──────── Data for review ────────

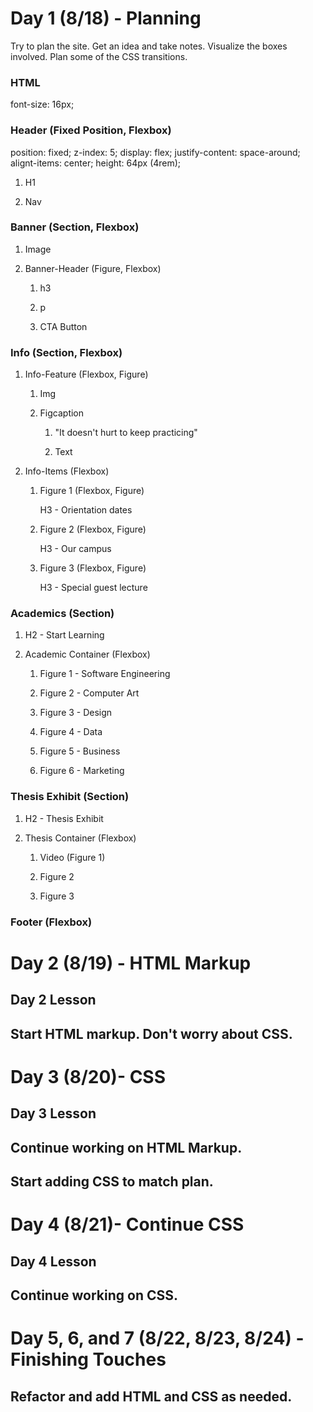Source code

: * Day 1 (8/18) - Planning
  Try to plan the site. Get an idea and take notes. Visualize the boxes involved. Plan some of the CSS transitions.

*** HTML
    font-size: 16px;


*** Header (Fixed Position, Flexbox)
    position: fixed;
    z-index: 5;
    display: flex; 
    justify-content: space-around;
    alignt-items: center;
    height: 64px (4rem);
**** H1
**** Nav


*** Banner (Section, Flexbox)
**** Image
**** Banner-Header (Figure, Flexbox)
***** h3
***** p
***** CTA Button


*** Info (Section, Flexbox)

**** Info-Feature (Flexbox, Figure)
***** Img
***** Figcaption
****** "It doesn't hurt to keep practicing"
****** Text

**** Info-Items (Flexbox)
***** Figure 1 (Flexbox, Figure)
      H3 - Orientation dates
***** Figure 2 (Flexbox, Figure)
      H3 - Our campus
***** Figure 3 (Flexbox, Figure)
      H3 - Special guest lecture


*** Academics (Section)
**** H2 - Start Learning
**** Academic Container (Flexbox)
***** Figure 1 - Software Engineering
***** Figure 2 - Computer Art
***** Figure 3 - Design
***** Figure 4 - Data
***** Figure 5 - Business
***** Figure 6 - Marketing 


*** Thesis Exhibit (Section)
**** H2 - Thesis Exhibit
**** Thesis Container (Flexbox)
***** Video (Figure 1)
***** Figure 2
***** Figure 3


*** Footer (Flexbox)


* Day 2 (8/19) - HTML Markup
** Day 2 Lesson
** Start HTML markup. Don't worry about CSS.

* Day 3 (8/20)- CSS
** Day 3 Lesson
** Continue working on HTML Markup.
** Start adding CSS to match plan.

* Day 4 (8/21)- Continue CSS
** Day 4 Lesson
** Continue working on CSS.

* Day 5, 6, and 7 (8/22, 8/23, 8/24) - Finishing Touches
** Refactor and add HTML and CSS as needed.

────────
──────── Data for review ────────

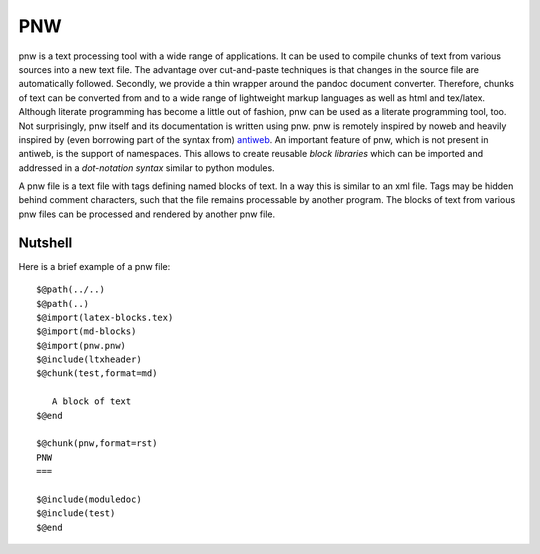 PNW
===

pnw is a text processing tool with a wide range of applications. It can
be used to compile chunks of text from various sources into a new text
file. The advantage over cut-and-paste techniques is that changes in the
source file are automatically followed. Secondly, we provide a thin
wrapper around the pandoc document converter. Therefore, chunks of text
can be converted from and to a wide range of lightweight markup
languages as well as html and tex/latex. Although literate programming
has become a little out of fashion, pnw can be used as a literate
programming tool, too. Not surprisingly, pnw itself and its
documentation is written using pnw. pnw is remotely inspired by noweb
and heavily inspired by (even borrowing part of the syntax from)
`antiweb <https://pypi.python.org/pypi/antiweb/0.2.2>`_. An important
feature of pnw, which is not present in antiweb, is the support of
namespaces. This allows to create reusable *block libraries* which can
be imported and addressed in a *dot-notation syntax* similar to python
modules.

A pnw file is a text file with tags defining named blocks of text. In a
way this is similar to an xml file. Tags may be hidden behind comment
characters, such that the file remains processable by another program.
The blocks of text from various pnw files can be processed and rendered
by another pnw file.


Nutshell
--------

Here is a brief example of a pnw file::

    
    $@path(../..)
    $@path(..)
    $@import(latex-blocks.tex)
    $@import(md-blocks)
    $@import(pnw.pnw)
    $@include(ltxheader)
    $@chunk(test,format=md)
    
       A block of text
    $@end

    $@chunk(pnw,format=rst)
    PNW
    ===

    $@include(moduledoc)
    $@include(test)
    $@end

────────

From the material above, copy every line that has the word "latex" in it.

> _Exercise result_:
languages as well as html and tex/latex. Although literate programming
    $@import(latex-blocks.tex)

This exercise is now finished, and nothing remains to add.